--- start Page ---
Andrew Taylor, Sherlock Magazine


'A thinking reader's Elizabeth George.'


Kirkus Reviews


'Rickman writes like one of the mediums he describes - like he's channeling words from a better place. His characters leap off the page and follow you around when you've stopped reading.'


John Whitbourn, SFX


'Scary, spiritual…Merrily Watkins is sucked into the swamp of swirling, inherited evil laced with trickery and confrontation…'


Tony Heath, Tribune


'…risks the wrath of Sherlockians right from the start by suggesting (quite rightly in my view) that The Hound of the Baskervilles is an excellent ghost story that chickens out and becomes a weak

detective story.'


Anthony Brown, Starburst



Yes, The Hound of the Baskervilles remains Arthur Conan Doyle's most famous novel, and real-life mystery surrounds it like glowing phosphorous. The story persists, for instance, that the origins of the Hound lie not on Dartmoor but in the legend of Black Vaughan on the Welsh Border. Merrily Watkins doesn't know much about this, but she'll learn.
--- end Page ---
*Description of the task*: On the page, where does the persistent story say the Hound originated? The lines that follow come from a separate source.
--- start Extracted information ---
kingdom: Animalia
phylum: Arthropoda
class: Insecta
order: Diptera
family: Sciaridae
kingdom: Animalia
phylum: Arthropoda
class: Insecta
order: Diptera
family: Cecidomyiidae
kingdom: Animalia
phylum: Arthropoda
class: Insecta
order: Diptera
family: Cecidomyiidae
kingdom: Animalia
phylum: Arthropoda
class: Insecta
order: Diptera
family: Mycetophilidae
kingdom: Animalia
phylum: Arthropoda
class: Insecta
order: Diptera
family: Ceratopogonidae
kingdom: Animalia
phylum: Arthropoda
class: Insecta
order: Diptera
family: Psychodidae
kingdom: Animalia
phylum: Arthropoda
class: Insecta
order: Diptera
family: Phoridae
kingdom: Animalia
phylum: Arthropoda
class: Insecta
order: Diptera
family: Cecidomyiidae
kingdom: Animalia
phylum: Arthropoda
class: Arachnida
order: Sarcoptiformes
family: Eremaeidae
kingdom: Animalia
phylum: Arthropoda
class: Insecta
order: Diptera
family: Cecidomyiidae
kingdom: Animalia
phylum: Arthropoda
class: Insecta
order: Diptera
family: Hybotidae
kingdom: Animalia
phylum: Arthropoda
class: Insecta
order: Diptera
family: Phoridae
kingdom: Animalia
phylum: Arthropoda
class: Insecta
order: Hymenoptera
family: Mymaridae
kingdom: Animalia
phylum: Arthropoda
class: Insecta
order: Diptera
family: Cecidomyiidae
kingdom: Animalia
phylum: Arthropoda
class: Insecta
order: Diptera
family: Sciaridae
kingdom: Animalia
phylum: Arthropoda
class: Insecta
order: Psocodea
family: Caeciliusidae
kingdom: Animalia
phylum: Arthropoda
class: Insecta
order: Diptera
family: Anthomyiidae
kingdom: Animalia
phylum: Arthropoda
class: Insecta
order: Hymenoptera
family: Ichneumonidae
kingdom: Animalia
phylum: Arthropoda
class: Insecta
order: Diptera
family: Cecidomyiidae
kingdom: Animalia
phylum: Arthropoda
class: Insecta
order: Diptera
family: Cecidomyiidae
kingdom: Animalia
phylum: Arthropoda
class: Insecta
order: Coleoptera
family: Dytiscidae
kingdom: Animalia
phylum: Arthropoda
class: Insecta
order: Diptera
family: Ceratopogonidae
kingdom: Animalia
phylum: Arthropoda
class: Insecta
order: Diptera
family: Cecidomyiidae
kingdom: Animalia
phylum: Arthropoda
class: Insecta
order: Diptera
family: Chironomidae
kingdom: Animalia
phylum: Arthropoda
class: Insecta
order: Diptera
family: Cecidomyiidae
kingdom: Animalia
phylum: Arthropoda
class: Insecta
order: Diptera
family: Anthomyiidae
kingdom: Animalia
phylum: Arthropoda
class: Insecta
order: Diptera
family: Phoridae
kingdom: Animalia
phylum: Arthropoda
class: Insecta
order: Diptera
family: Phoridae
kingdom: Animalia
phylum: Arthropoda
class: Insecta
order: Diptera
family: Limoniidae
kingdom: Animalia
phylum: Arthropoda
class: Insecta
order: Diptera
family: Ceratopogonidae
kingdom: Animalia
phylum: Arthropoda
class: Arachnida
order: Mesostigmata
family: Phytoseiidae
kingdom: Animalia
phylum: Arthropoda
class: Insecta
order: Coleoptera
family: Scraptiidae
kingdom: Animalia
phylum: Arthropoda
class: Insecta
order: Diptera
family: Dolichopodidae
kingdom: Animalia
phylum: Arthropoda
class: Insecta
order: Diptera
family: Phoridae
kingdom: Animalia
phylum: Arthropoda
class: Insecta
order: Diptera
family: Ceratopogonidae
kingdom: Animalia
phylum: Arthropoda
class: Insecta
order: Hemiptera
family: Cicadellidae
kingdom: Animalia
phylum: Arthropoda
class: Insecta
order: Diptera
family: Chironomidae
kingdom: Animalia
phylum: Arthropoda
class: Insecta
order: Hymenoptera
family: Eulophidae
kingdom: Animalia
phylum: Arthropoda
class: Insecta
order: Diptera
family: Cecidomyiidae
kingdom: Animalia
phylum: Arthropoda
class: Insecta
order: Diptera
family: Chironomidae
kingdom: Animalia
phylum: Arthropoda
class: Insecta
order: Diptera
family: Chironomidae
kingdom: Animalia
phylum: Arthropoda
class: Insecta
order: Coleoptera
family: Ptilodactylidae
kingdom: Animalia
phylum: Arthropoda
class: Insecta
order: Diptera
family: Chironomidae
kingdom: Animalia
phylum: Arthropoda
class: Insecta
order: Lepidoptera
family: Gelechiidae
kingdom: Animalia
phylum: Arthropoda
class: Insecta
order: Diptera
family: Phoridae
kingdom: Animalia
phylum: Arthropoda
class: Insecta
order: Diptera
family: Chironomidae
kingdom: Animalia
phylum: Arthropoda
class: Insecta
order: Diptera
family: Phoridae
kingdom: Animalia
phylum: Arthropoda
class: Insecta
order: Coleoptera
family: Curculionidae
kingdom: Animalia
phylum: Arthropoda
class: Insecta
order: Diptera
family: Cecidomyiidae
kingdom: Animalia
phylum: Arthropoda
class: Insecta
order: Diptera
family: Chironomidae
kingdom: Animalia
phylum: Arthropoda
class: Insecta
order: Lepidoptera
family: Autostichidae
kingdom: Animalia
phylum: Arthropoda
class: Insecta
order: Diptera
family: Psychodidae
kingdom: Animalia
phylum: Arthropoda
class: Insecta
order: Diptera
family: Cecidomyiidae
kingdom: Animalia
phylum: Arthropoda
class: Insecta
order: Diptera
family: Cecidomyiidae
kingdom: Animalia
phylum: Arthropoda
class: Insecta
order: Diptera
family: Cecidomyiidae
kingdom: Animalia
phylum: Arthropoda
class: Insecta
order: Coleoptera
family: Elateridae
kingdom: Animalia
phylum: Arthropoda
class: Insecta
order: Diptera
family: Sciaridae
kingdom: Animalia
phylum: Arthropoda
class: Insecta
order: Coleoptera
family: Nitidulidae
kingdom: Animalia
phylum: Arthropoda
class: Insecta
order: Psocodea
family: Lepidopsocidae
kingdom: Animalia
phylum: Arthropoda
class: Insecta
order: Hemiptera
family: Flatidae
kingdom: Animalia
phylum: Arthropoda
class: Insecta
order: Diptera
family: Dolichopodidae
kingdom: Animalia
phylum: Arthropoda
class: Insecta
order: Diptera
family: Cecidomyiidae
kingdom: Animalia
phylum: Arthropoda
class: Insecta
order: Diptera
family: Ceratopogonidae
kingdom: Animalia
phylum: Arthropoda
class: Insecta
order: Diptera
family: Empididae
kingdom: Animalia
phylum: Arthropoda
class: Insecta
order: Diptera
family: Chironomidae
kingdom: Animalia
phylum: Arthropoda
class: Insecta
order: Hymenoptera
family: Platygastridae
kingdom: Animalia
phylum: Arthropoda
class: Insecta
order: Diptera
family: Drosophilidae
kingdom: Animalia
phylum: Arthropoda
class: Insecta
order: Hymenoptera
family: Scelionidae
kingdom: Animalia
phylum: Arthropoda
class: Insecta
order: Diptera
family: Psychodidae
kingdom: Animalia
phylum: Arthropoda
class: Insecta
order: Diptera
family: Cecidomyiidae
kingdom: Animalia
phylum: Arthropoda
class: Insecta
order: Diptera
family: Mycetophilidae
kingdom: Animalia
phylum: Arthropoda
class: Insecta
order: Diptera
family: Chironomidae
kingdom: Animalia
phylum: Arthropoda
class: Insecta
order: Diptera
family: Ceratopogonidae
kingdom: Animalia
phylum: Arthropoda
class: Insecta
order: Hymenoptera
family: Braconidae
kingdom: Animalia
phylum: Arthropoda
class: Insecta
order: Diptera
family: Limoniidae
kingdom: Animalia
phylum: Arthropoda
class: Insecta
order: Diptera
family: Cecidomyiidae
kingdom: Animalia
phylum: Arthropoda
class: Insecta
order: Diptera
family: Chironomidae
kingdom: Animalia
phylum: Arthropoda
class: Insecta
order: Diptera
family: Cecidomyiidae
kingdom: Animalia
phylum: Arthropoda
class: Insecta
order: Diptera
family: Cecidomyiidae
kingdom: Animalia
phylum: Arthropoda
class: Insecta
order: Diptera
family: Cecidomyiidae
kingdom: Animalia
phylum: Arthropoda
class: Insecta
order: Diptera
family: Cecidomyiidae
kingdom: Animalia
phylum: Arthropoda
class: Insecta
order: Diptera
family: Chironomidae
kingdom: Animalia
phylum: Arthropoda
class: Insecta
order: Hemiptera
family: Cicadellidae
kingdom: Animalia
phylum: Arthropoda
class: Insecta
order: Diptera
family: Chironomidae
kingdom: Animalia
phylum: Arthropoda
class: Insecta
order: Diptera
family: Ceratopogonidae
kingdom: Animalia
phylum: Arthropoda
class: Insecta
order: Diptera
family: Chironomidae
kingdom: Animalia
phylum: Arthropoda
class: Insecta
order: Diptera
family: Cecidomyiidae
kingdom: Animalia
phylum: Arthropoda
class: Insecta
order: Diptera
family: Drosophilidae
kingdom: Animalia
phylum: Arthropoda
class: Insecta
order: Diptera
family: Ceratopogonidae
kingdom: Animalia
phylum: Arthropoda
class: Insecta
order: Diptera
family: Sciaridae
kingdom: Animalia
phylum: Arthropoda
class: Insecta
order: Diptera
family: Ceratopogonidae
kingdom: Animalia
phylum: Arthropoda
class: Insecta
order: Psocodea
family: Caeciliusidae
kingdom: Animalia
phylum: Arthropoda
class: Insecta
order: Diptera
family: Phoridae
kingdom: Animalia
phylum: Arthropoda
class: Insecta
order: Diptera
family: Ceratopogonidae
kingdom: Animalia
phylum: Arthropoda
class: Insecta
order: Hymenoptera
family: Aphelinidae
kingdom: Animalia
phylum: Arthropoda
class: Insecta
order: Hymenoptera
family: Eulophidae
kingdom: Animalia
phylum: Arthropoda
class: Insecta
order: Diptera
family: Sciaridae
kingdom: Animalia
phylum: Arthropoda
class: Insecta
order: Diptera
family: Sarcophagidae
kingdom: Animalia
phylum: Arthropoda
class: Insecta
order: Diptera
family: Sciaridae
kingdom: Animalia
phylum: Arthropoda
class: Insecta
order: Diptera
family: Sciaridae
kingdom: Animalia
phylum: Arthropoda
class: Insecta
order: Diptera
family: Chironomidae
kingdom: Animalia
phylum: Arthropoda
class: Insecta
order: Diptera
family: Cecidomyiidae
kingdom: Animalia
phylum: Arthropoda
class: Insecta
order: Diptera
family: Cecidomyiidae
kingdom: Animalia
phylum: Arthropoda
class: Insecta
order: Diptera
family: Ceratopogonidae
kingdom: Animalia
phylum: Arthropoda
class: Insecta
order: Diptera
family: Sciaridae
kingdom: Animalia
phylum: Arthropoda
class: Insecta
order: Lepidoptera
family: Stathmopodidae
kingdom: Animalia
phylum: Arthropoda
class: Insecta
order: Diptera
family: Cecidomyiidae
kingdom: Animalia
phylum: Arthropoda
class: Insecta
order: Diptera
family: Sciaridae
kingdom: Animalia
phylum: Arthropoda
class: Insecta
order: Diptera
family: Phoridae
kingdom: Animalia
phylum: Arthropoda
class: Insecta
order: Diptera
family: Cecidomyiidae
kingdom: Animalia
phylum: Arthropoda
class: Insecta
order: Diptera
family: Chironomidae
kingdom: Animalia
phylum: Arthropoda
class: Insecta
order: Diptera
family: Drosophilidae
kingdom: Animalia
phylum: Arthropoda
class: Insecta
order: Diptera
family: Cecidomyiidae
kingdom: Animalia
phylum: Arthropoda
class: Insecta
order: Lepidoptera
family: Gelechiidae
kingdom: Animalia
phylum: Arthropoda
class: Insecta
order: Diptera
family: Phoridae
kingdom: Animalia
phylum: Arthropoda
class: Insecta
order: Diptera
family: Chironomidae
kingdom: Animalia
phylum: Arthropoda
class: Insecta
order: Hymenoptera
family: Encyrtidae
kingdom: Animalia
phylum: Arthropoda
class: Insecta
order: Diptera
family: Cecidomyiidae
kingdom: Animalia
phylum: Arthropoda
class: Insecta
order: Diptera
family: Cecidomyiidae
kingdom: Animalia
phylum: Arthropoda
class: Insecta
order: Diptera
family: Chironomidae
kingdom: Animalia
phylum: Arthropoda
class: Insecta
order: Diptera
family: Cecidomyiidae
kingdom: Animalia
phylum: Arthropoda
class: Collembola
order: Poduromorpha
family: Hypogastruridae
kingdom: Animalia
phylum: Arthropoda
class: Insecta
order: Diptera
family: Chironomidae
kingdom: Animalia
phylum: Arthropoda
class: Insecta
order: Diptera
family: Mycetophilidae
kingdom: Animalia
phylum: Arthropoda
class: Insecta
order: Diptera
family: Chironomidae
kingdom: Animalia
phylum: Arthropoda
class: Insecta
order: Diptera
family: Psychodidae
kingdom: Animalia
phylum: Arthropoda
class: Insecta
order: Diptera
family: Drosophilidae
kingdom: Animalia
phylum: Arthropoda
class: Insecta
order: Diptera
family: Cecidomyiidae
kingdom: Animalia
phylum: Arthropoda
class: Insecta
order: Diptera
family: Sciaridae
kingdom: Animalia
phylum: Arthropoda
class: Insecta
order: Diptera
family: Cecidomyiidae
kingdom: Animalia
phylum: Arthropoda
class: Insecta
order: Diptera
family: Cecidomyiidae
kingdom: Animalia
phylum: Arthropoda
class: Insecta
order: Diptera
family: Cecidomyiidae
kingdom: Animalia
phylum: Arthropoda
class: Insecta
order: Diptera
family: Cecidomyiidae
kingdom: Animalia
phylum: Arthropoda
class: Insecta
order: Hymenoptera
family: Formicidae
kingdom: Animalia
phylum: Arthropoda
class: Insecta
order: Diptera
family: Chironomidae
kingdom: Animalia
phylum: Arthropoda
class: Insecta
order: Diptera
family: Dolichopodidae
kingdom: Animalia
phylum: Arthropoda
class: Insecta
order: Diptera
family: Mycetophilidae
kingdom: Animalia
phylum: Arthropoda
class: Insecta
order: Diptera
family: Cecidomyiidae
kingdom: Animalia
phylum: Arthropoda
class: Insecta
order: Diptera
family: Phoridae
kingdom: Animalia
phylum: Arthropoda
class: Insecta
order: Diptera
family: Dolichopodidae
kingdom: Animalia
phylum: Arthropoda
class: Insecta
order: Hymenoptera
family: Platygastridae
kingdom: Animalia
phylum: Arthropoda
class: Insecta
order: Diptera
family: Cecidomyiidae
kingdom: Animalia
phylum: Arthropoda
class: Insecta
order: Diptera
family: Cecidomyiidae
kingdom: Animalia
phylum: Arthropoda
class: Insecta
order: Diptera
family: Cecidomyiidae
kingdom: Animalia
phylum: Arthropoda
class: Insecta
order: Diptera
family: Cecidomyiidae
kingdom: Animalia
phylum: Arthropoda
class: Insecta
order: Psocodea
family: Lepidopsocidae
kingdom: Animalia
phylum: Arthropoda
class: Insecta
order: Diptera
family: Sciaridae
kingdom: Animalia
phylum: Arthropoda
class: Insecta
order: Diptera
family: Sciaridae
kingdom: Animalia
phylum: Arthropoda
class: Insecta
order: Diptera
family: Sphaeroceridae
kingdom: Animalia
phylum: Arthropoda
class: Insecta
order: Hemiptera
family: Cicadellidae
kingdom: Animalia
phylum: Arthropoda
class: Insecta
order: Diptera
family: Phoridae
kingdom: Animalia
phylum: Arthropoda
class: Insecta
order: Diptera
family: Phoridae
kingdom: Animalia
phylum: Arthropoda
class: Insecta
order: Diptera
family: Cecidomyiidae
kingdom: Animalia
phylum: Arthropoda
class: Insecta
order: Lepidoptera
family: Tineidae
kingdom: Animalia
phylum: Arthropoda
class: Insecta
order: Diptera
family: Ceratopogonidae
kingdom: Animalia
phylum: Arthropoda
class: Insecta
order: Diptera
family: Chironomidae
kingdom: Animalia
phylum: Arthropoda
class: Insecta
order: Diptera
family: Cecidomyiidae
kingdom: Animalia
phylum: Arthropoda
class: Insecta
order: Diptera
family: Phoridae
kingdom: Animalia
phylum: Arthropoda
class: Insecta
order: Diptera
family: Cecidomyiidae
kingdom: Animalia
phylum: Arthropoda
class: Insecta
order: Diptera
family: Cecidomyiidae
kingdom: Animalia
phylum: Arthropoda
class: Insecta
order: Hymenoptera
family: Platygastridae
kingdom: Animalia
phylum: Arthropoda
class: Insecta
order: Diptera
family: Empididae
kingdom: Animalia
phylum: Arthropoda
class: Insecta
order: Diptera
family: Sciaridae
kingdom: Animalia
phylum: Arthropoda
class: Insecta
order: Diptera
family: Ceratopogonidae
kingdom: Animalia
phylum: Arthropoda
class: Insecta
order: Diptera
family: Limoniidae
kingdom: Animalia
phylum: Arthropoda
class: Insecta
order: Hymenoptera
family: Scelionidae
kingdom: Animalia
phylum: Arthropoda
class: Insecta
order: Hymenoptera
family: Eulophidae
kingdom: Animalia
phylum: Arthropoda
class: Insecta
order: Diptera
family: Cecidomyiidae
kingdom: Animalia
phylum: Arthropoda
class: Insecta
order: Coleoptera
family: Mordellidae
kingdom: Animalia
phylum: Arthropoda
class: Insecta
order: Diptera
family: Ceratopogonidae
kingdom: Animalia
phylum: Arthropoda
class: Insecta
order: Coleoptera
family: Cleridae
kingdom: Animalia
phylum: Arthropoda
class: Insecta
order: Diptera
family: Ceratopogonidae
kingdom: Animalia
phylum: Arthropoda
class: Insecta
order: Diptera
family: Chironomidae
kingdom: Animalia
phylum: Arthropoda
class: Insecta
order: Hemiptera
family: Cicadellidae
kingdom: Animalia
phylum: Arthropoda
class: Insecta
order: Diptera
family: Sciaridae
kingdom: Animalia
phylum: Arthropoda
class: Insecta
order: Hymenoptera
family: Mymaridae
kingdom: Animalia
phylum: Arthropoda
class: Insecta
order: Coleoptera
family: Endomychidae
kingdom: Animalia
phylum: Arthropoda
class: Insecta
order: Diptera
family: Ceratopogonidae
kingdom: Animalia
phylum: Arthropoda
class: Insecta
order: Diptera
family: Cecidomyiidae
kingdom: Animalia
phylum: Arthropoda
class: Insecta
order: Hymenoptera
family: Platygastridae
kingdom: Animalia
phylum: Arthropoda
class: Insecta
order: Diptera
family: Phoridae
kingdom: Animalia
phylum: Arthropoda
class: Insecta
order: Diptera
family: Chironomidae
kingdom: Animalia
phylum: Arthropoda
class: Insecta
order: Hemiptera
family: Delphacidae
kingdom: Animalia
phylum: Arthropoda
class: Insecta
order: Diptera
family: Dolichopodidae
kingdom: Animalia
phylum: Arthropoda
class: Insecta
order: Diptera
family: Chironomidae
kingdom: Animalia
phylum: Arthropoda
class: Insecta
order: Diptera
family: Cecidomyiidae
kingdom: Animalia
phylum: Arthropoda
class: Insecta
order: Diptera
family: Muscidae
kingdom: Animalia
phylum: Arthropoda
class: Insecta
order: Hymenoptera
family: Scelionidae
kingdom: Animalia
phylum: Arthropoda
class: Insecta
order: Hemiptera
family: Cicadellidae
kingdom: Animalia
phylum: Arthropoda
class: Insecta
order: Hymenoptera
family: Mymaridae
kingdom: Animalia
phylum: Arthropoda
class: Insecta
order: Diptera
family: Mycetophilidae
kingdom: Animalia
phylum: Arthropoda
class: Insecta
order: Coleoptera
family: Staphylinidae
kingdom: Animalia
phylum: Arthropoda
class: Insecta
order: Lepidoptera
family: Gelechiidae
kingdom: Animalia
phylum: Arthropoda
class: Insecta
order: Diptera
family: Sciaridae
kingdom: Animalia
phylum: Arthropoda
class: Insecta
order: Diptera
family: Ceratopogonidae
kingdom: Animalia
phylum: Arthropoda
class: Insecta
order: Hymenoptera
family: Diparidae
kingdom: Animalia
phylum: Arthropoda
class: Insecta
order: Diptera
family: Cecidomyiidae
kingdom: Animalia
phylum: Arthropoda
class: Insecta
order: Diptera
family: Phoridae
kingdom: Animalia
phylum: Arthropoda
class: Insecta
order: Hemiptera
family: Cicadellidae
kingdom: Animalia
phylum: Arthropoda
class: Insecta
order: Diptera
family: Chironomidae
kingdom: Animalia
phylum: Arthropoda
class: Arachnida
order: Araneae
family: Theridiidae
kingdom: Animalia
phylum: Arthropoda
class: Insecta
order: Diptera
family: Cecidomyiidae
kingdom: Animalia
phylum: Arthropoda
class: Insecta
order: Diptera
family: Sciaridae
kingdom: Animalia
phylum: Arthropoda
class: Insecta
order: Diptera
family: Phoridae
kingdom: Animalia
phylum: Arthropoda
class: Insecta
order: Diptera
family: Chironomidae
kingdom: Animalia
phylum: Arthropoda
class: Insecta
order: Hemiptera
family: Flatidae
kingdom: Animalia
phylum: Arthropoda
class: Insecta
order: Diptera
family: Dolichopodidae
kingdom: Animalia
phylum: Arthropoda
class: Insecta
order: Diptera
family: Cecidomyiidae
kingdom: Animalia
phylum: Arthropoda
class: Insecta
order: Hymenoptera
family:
--- end Extracted information ---
*Solution to the problem*: In the legend of Black Vaughan on the Welsh Border, not on Dartmoor.